Sempre considerei que o Serviço Nacional de Saúde (SNS) é um pilar da nossa Sociedade, sendo uma das mais importantes conquistas da Democracia.
Contudo, o Serviço Nacional de Saúde, no meu entender, não pode existir desgarrado de um verdadeiro Sistema Nacional de Saúde, capaz de contemplar a oferta dos Setores Privado e Social, numa lógica de complementaridade.
Infelizmente, para a agora Ministra demissionária, Marta Temido, os Setores Privado e Social não tinham lugar na sua conceção dos cuidados de saúde a prestar aos cidadãos portugueses, o que, invariavelmente, deu origem a uma perda de capacidade de resposta, também por força da Pandemia, do Setor Público face às necessidades das populações e nunca, como agora, a procura de seguros de saúde privados foi tão elevada, o que não deixa de ser paradoxal.
Talvez por isso, uma das críticas lançadas à Ministra que agora se presta a sair do Governo, tenha sido a de que os Privados, escorraçados das parcerias público privadas que o Tribunal de Contas considerou geradoras de poupança para o erário público, contribuiu para engrossar o recurso aos hospitais privados por falta de resposta dos hospitais públicos, isto para quem tinha recursos para o realizar.
Contudo, importa dizer que Marta Temido foi uma defensora acérrima do Serviço Nacional de Saúde, não lhe podendo ser colado o rótulo de ter esquecido o Serviço Público, antes pelo contrário, pois nunca o Setor Público, no campo da saúde entenda-se, teve tantos profissionais e recursos financeiros como hoje.
Mas Marta Temido foi o rosto de uma política de asfixia de todos os outros prestadores de cuidados de saúde, designadamente os provenientes do Setor Social, onde a estratégia foi sempre a de reduzir os valores convencionados e contratualizados, através da não atualização dos mesmos a cada ano que passava, para que esses prestadores, lentamente e gradualmente, fossem saindo de cena.
E o exemplo disso sucedeu na Rede Nacional de Cuidados Continuados Integrados, onde várias unidades encerraram por falta de viabilidade económica, face ao aumento de custos e as permanentes exigências da Administração Pública que nunca cuidou de acompanhar essa postura com a atualização efetiva dos valores dos contratos em causa.
Como resultado, assistimos a uma degradação do acesso a cuidados de saúde, fruto de um modelo mais próximo, ideologicamente falando, dos regimes comunistas do que propriamente das democracias ocidentais.
Por outro lado, e também em abono da verdade, a saída de Marta Temido não se deveu apenas a essa visão redutora e estatizada da prestação de cuidados de saúde, mas de igual modo à constante luta de diversas categorias profissionais no Serviço Nacional de Saúde.

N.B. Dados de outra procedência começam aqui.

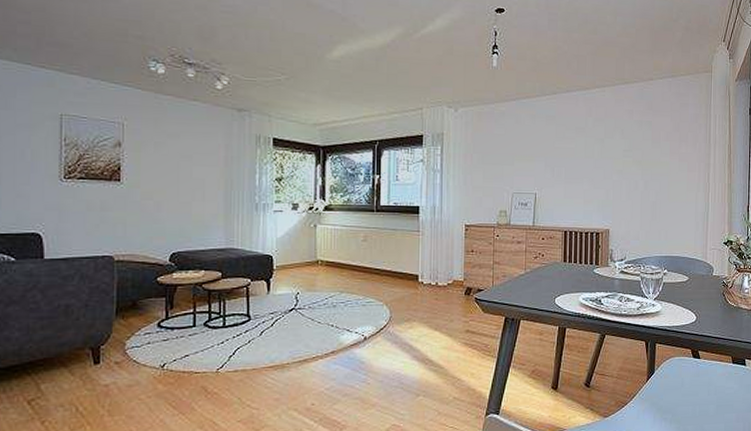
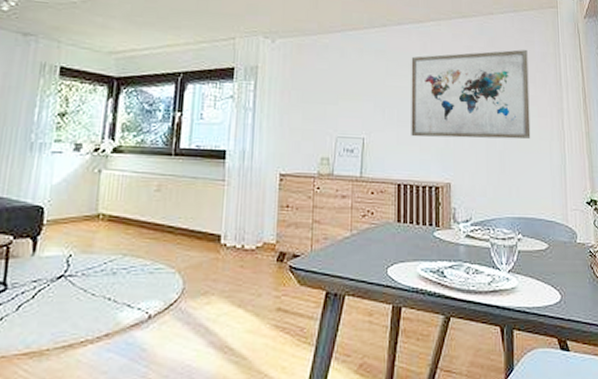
wall art: none [576,112,682,192] -> present [411,50,531,140]

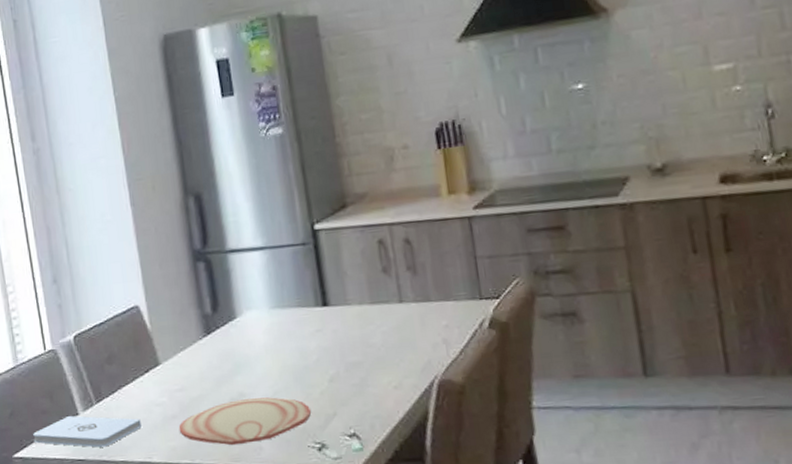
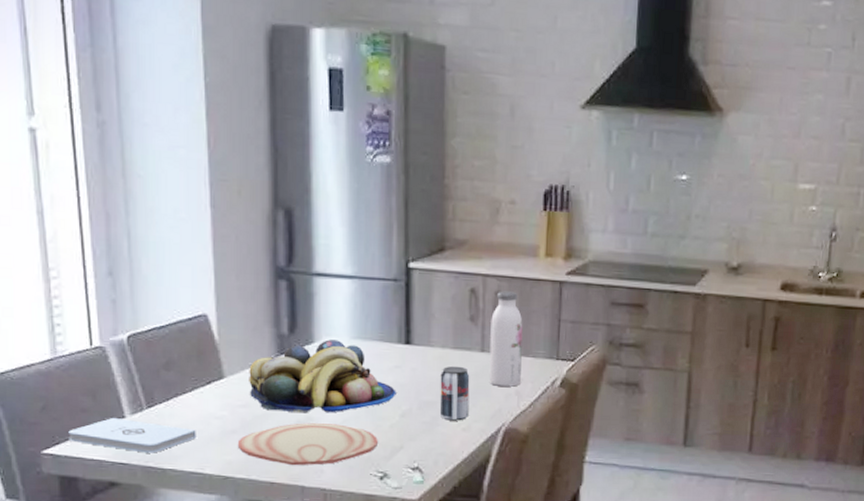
fruit bowl: none [180,312,322,392] -> present [249,339,396,414]
beverage can: none [362,321,398,380] -> present [440,366,470,421]
water bottle: none [403,235,446,337] -> present [489,291,523,387]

A esse propósito procurei na minha memória o percurso de diversos Ministros da Saúde de vários quadrantes políticos e não encontrei nenhum que tenha abandonado, ou saído do cargo, sem que estivesse em rutura, ou desgastado, com uma, ou várias classes profissionais.
Ora, isso deve fazer-nos refletir sobre os verdadeiros motivos para que existam determinadas classes profissionais que conseguem ter mais força do que os Ministros que as tutelam, inviabilizando reformas e mudanças.
Acredito que não será uma reflexão fácil, até porque com a saúde todos nós temos muito respeitinho, e receio…
Dito isto, discordo da forma como a Ministra Marta Temido tratou vários operadores da área da saúde, patrocinando uma Lei de Bases da Saúde que os ostracizou e diabolizou, como se fossem estes as razões para os problemas do Serviço Nacional de Saúde, mas reconheço que não teve tarefa fácil na relação com algumas classes profissionais e foi o rosto visível no combate à Pandemia.